The planning permit application, explained the planning director, will be assessed in accordance with the Planning and Environment Act (1987) under the provisions of the South Gippsland Planning Scheme.
Several different agencies, including the Environment Protection Authority (EPA), VicRoads and possibility the local water catchment authority are likely to have input into any decision on the proposal, which will require the approval of the EPA.
Council has committed to ensuring the community has ample opportunity to submit feedback on the proposal. Community information sessions will be held following lodgement of a planning permit application.
Veolia is encouraging residents who want to learn more to view their website, in particular the Frequently Asked Questions, or contact the community information line on 0428 928 561.
Mr Tamlin said the proposal has come at a time when significant developments are taking place in waste management. He said it could be that technology will advance sufficiently in the near future to make landfill operations less necessary.

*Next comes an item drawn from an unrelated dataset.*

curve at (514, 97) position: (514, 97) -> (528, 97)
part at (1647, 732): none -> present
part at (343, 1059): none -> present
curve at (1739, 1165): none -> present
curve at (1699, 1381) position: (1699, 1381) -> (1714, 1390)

Mr Tamlin pointed to one exciting development which sees South Gippsland combining with five other municipalities to form the Gippsland Collaborative Waste Investment Initiative. The councils are jointly committing to test private sector interest in waste driven investments in the region and are calling for registrations of interest before early September. They are looking for viable commercial proposals that would manage waste materials in environmentally sustainable ways, perhaps with a capacity to deal with garden, food or other organic waste, possibly with a capacity to reduce the impact of extensive waste haulage distances. Registrations of interest are also sought from industrial and other waste generators or suppliers and prospective collaborative partners.